□星期日周刊記者 顧箏
  對華師大的一些行政人員來說,童世駿是個挺“煩人”的領導,他常常要改稿子,有時改得讓人絕望。
  一份活動方案送上去請他簽字,開頭一段被他大刀闊斧地改掉,他說:“這些是套話”;一份發展規劃送上去,他在前面後面分別划出一段,“你上面這麼說,下麵這麼說,前後有矛盾”;一份總結報告打上來,他在上面著重打出了幾個問號,“這裡邏輯有點問題啊”。
  有時候,改動細緻到一篇新聞稿里提到的他的發言內容,他打開自己的筆記本,查看自己所記的會議記錄,然後逐句修改;或者是一張照片的尺寸,他對學校宣傳處的老師說:“領導的照片不要放得這麼大。”
  最細微的修改是在一個形容詞上,新聞稿上寫:“某次會議上,黨委書記作了重要講話”,童世駿把“重要”兩字刪掉。第二次,類似的新聞稿又給他審閱,“會上,領導做了重要講話”,他再次把“重要”刪掉,鄭重地對同事表明自己的態度:“華師大領導不做重要講話。”
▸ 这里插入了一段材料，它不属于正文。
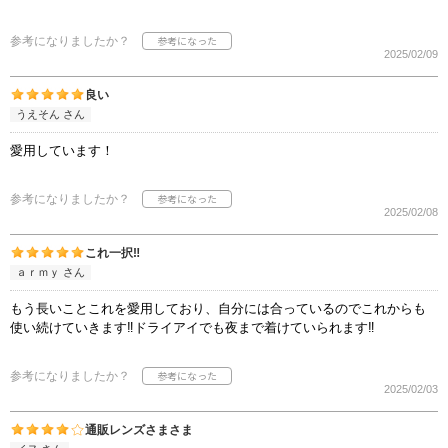
参考になりましたか？
2025/02/09
良い
うえそん さん
愛用しています！
参考になりましたか？
2025/02/08
これ一択‼︎
ａｒｍｙ さん
もう長いことこれを愛用しており、自分には合っているのでこれからも
使い続けていきます‼︎ドライアイでも夜まで着けていられます‼︎
参考になりましたか？
2025/02/03
通販レンズさまさま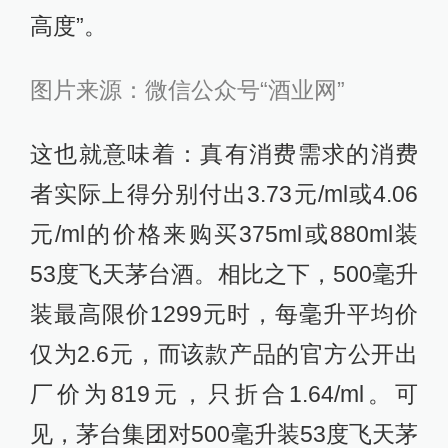
高度”。
图片来源：微信公众号“酒业网”
这也就意味着：真有消费需求的消费
者实际上得分别付出3.73元/ml或4.06
元/ml的价格来购买375ml或880ml装
53度飞天茅台酒。相比之下，500毫升
装最高限价1299元时，每毫升平均价
仅为2.6元，而该款产品的官方公开出
厂价为819元，只折合1.64/ml。可
见，茅台集团对500毫升装53度飞天茅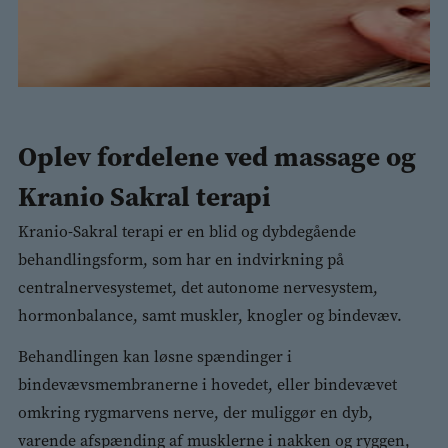
Oplev fordelene ved massage og
Kranio Sakral terapi
Kranio-Sakral terapi er en blid og dybdegående
behandlingsform, som har en indvirkning på
centralnervesystemet, det autonome nervesystem,
hormonbalance, samt muskler, knogler og bindevæv.
Behandlingen kan løsne spændinger i
bindevævsmembranerne i hovedet, eller bindevævet
omkring rygmarvens nerve, der muliggør en dyb,
varende afspænding af musklerne i nakken og ryggen,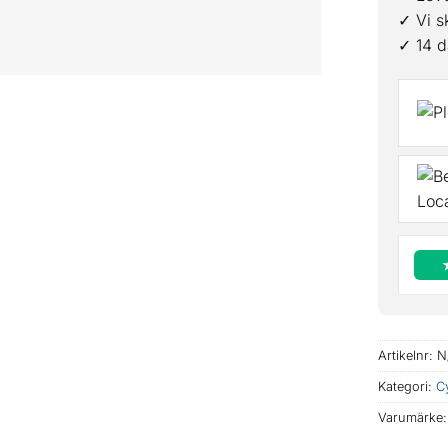
✓ Vi s
✓ 14 d
Artikelnr:
N
Kategori:
C
Varumärke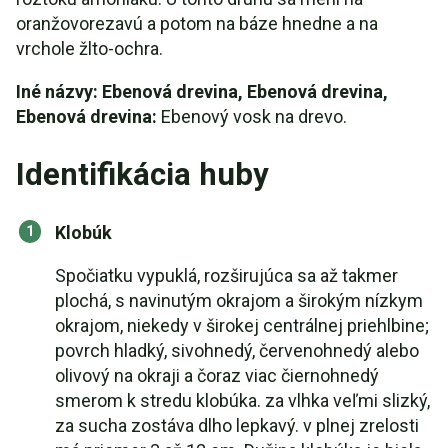
oranžovorezavú a potom na báze hnedne a na
vrchole žlto-ochra.
Iné názvy: Ebenová drevina, Ebenová drevina,
Ebenová drevina:
Ebenový vosk na drevo.
Identifikácia huby
Klobúk
Spočiatku vypuklá, rozširujúca sa až takmer
plochá, s navinutým okrajom a širokým nízkym
okrajom, niekedy v širokej centrálnej priehlbine;
povrch hladký, sivohnedý, červenohnedý alebo
olivový na okraji a čoraz viac čiernohnedý
smerom k stredu klobúka. za vlhka veľmi slizký,
za sucha zostáva dlho lepkavý. v plnej zrelosti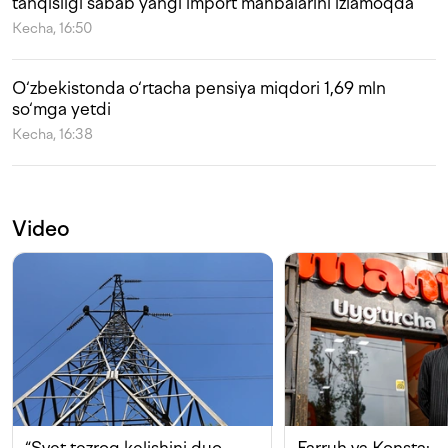
tanqisligi sabab yangi import manbalarini izlamoqda
Kecha, 16:50
O‘zbekistonda o‘rtacha pensiya miqdori 1,69 mln
so‘mga yetdi
Kecha, 16:38
Video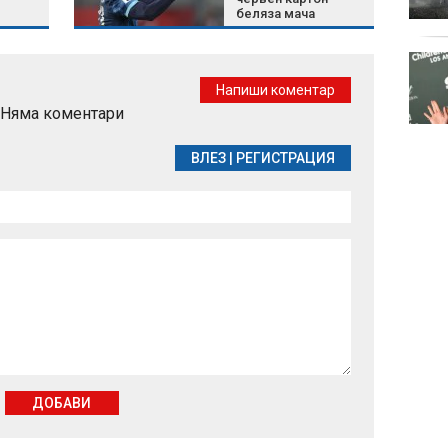
беляза мача
Целулит - защо се
появява и какво
Напиши коментар
наистина работи
Няма коментари
срещу него
ВЛЕЗ
|
РЕГИСТРАЦИЯ
ДОБАВИ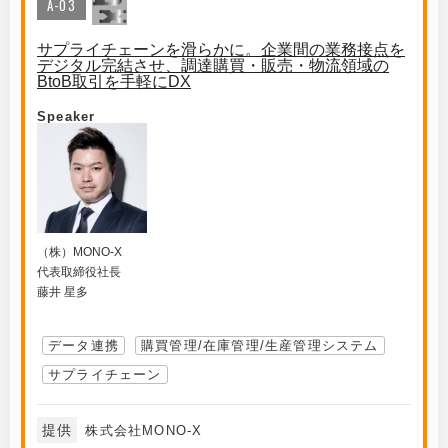
A-03
サプライチェーンを滑らかに。企業間の業務接点を
デジタル完結させ、調達購買・販売・物流領域の
BtoB取引を手軽にDX
Speaker
（株）MONO-X
代表取締役社長
藤井 星多
データ連携
購買管理/在庫管理/生産管理システム
サプライチェーン
提供
株式会社MONO-X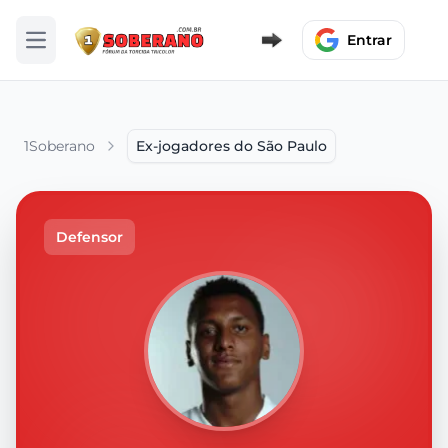
Entrar
Abrir menu
1Soberano
Ex-jogadores do São Paulo
Defensor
  星期日:華師大領導不做重要講話,這是什麼意思,你為什麼不喜歡“重要”?
  童世駿:這多沒意思啊,講話麽就講話了,為什麼領導的講話就是重要講話呢?按照官方格式,誰的職務最大,講話就會放在最前面,來凸顯重要性。可很多時候,領導往往在最後做總結髮言,把他的話放在前面,明顯邏輯不通。我說,我們不要學這個,開會的順序是什麼,就照那樣的順序報道,而且誰在發言中說了什麼,報道中最好都有所反映。有些會議,骨幹教師、著名教授、兩院院士都會參加,千萬不能只發領導講話,好像其他人只是陪襯一樣。有的時候新聞稿上只有領導的講話,我就會翻開自己的開會筆記,從上面找出其他人的講話,從中抽取一些來加上。
  星期日:你的同事們能理解你的意圖嗎?
  童世駿:一開始可能不知道,或者是不確定。對校報我有具體的要求,領導的照片要適可而止,放太多我會拉掉。會議的照片用全景就好,不要用領導的特寫。一次兩次這樣修改的時候,我的同事還不太確定,他們會想,書記真的是這樣想的嗎,還是他只是做做樣子而已?他們有點不敢冒險,可能還會拿上把領導講話放在前面,照片放得很大的版面過來,那麼我就很明確地告訴他們,我不要這樣。漸漸的,他們就知道我的要求了。
  星期日:“不做重要講話”的背後,你是怎麼想的?
  童世駿:要怎麼樣做好一份工作,說難很難,但說簡單,其實真的也很簡單。比如說如何做老師吧,以前我們上學時,都碰到過讓我們很佩服、敬仰的老師,也碰到過讓我們沮喪、失望,甚至鄙視的老師。那麼在自己做老師後,別忘記做學生時的視角,努力照著自己喜歡的好老師的樣子做就可以了。做管理工作同樣如此,想一想自己喜歡的領導是怎麼樣的,是否是打官腔的,推卸責任的,不善解人意的……我一直提醒自己,要在書記的職務行為與大學的內在精神之間找到結合點。說得更明確一些,書記有最大的責任是讓學校多一點正氣和活力,少一點俗氣和官氣。如果連學校都那麼俗氣,那麼官氣,那這個國家還有救嗎?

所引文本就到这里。